Collected data entries:

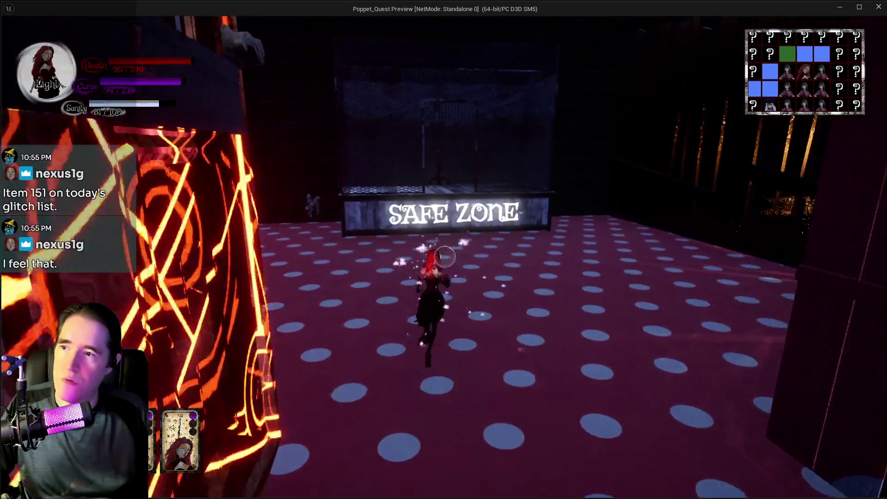
key("w")
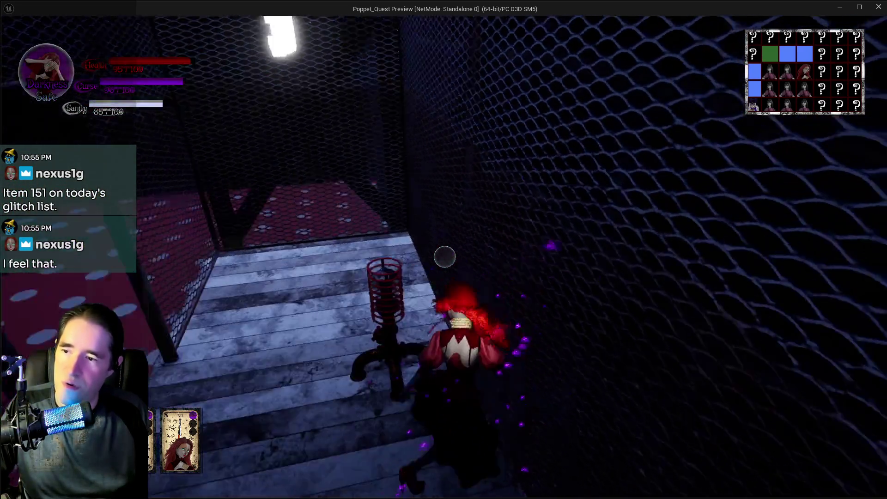
- Choose The Magician tarot card, then equip The Hanged Man instead
key("e")
left_click(165, 116)
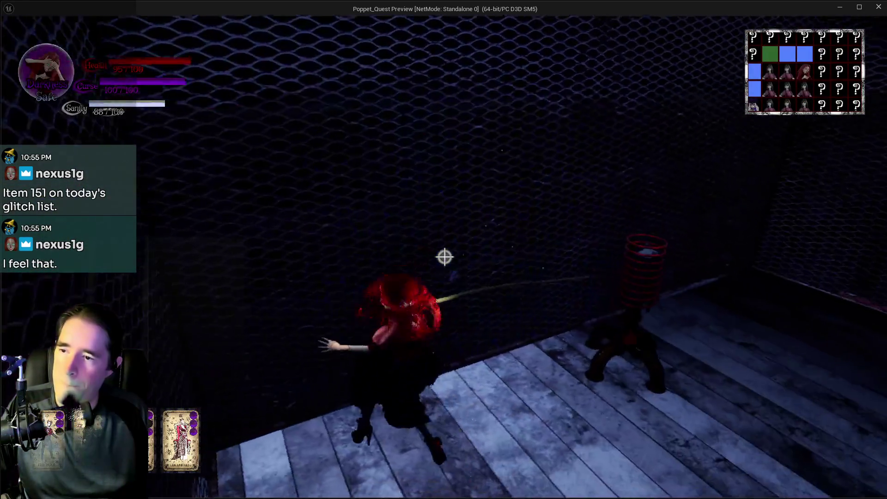
key("w")
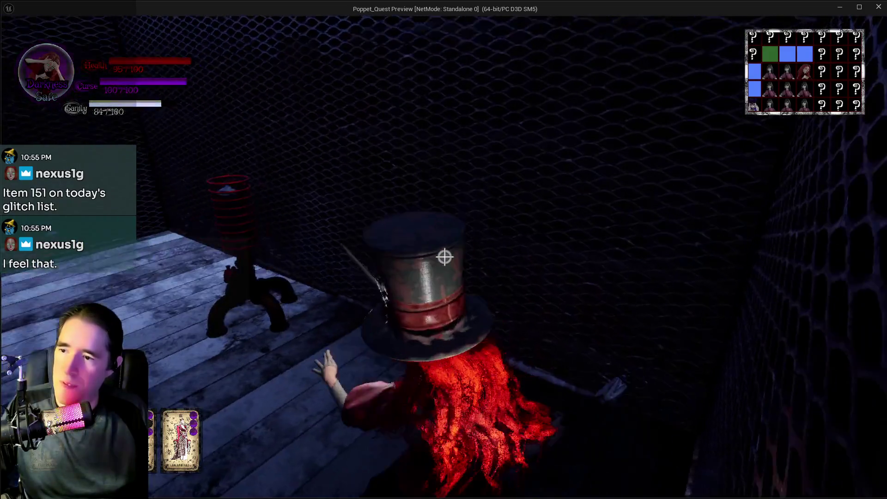
key("Tab")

EXERCISE DIRECTIONS
Give every line above again exactly, omitting whatever pictures appear.

ANSWER BOX
key("w")
- Choose The Magician tarot card, then equip The Hanged Man instead
key("e")
left_click(165, 116)
key("w")
key("Tab")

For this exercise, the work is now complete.